In the five-day long Girl Startup 101, held twice in June and once in August, participants will learn how to create and launch their own company, culminating in a pitch session at the end of the program. Five-day Gamer and Urban Farmer summer camps, both in July, will offer hands-on instruction in game design and exposure to traditional and high tech gardening and farming, respectively.

“Based on my experiences, I want to start with young girls and give them the confidence to think that they can do anything. They can innovate and create. They can start a company, they can make their own money, they can build an engine or create software,” she said. Encouraged by her father from a young age, Glangchai and her sisters shattered gender stereotypes, playing sports, fixing cars and building things. “He pushed us in math and science and told us we could do anything in the world.”

Future Lab: A Larger Movement

“I am passionate about tech and entrepreneurship because I think this is what is needed in our global society,” said Glangchai. “We need to learn to think creatively and entrepreneurially, and we need to start learning the skills that will be important in the future.” She’s not the only one; just over the weekend, The New York Times published an opinion piece called “How to Get Girls into Coding“:

“To avoid perpetuating the tech industry’s glaring gender gap, schools should look more closely at these grass-roots initiatives that have had success in attracting and inspiring girls.
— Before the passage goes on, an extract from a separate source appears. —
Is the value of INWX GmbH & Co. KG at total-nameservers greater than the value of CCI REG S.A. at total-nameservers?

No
One X factor seems to be the presence of female role models, which can be hard to come by when you’re one of the only girls in your computer science class. Girls know the stereotype of a geeky guy hacker in his basement all too well, and interacting with women who use computer science in their professional lives gives them an idea of something to go after besides an endless string of code. Many of the instructors, coding evangelists and students I spoke with credited a female mentor who nudged them along.” – Nitasha Tiku, The New York Times

Like-minded tech evangelists across the country, including Reshma Saujani, founder of the nonprofit organization Girls Who Code, Stephen Foster, a founder of the San Diego-based organization ThoughtSTEM, which teaches kids ages 8 to 18 to code in after-school programs and summer camps, and Kimberly Bryant, founder of the educational nonprofit Black Girls Code, have taken up a similar charge to educate the next generation of young—and particularly, female—STEM professionals.
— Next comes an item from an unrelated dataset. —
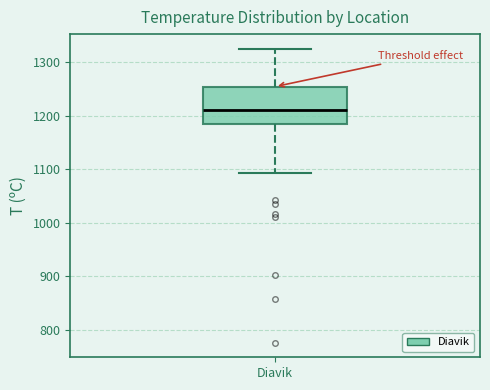

Transcribe this box plot: give where the median line is, the range the box spans, and where the two whiskers end, as read against the y-axis. The values are not printed on the chart, so give them approximately, as read against the axis.

median 1210, box 1180 to 1250, whiskers 1090 to 1320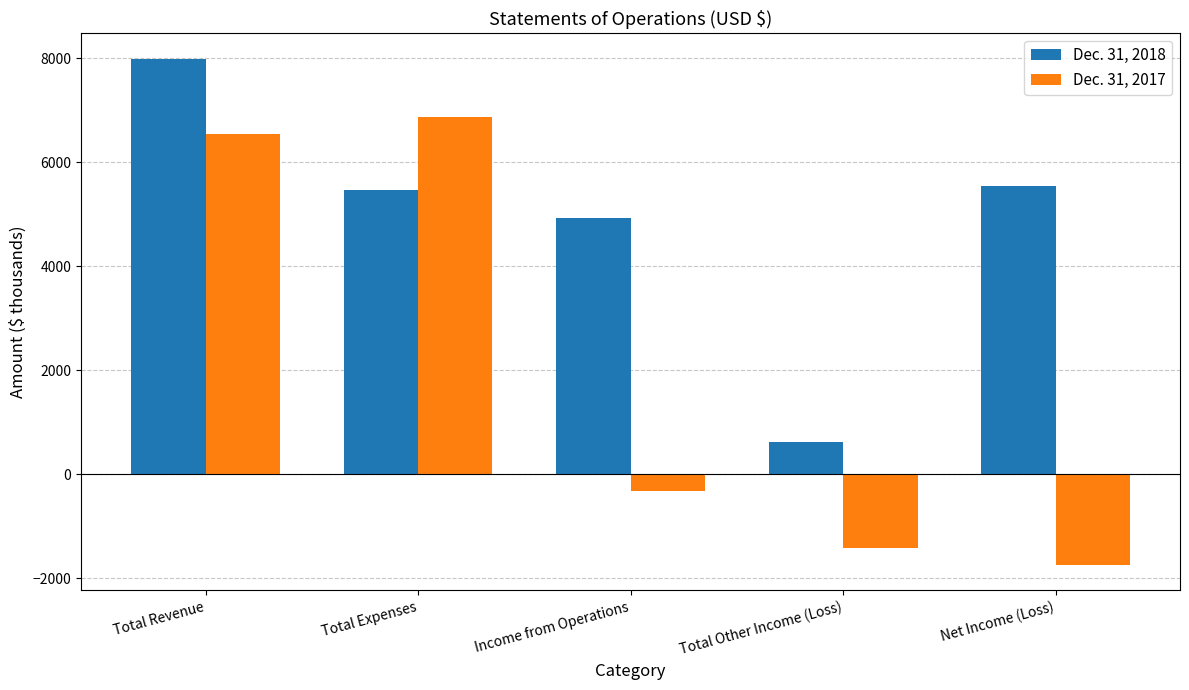

Rank the series by their maximum value, from lowest to highest.

Dec. 31, 2017, Dec. 31, 2018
2013 VentureLab students. Photo courtesy o fCentrue Lab.
2013 VentureLab students participate in Girl Startup 101. Photo by Kara Gomez.

Already garnering recognition from sources such as the Wall Street Journal, The Takeaway, Wired and Mashable, VentureLab has its sights set high, aspiring to be as respected and prolific as TED, to have a workforce as passionate Teach for America and to make a significant impact on decreasing the gender gap in STEM and entrepreneurial fields for women. “We want to be admired as a game changer for education,” reads the SA-based nonprofit’s website.

“In the future I would like be able to say that 75 percent of American students have gone through a VentureLab course or program,” said Glangchai. “I hope creativity, design thinking, entrepreneurial thinking and hands-on learning will be utilized for teaching all subjects. I think students need to be taught relevant technical skills that will allow them to succeed in a 21st century, tech-driven society.”